Les tensions qui opposaient depuis plusieurs mois le Niger à ses principaux partenaires pétroliers chinois ont finalement trouvé une issue. Le gouvernement nigérien vient d’acter la finalisation des discussions engagées avec les compagnies actives dans le secteur amont et l’oléoduc transportant le brut national vers les marchés internationaux. Cet accord met un terme à une crise persistante qui risquait de compromettre la principale source de revenus du pays.
Une crise pétrolière déclenchée après le changement de pouvoir en 2023
Les désaccords entre Niamey et les opérateurs chinois se sont intensifiés sur plusieurs points critiques : révision des clauses contractuelles, fiscalité, gestion des joint-ventures locales et conditions d’emploi des experts internationaux. La China National Petroleum Corporation (CNPC), acteur clé du secteur, supervise à la fois l’exploitation du bloc d’Agadem et une part majeure dans l’oléoduc reliant le sud-est du pays au port de Sèmè, au Bénin. Cette infrastructure, inaugurée en 2024, devait propulser le Niger parmi les pays exportateurs nets de pétrole.

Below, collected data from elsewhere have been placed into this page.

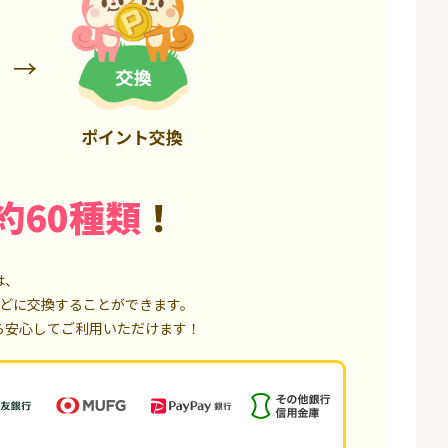
25,000P
18,000P
ポイント交換
約60種類
！
は、
どに交換することができます。
ら安心してご利用いただけます！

Pourtant, les tensions politiques entre Niamey et Cotonou, consécutives au coup d’État de 2023 et aux sanctions régionales qui ont suivi, ont perturbé la concrétisation du projet. Du côté chinois, plusieurs cadres ont été expulsés en début d’année, et des autorisations de travail ont été annulées. Les autorités nigériennes reprochaient également à leurs partenaires un retard dans le versement d’une avance financière évaluée à 400 millions de dollars, liée aux futures ventes de brut.
Un compromis négocié dans l’ombre, salué par Niamey
Les échanges, menés discrètement, ont impliqué des représentants chinois dépêchés depuis Pékin et des responsables nigériens du ministère du Pétrole. D’après les informations disponibles, l’entente trouvée prévoit une révision des règles fiscales, un réaménagement des engagements financiers mutuels et un nouveau cadre pour la présence des travailleurs chinois sur les sites d’exploitation. Le gouvernement de transition présente cette résolution comme la concrétisation de sa volonté d’autonomie économique, tout en préservant une relation stratégique de près de vingt ans.
Le calendrier de cet accord n’est pas anodin. Face à un contexte régional toujours instable et à la suspension de plusieurs partenariats avec l’Occident, le Niger mise sur la manne pétrolière pour stabiliser son économie à court terme. Les autorités espèrent une hausse significative des exportations via l’oléoduc, sous réserve de la normalisation des échanges logistiques avec le Bénin et du redémarrage complet des installations chinoises.
La Chine renforce son influence au Sahel grâce à cet accord
Pour Pékin, la résolution de ce différend dépasse le cadre nigérien. La CNPC et ses filiales ont injecté plusieurs milliards de dollars dans la filière pétrolière du pays, et un échec aurait ébranlé la crédibilité de la Chine auprès d’autres États sahéliens révisant leurs partenariats énergétiques. À l’inverse, un compromis négocié sans rupture avec un régime militaire renforce l’image de la Chine comme partenaire pragmatique, évitant toute ingérence et traitant d’égal à égal avec des autorités sous le feu des critiques internationales.
Reste le défi de la commercialisation effective du pétrole. Tant que les relations entre Niamey et Cotonou ne seront pas pleinement rétablies, les volumes exportés via Sèmè resteront inférieurs aux capacités théoriques de l’oléoduc, estimées à 90 000 barils par jour. Les autorités nigériennes explorent des solutions alternatives, comme une connexion via le Tchad, mais leur viabilité industrielle reste incertaine. Ainsi, cet accord avec les sociétés chinoises offre un répit temporaire, sans pour autant lever toutes les contraintes pesant sur le secteur.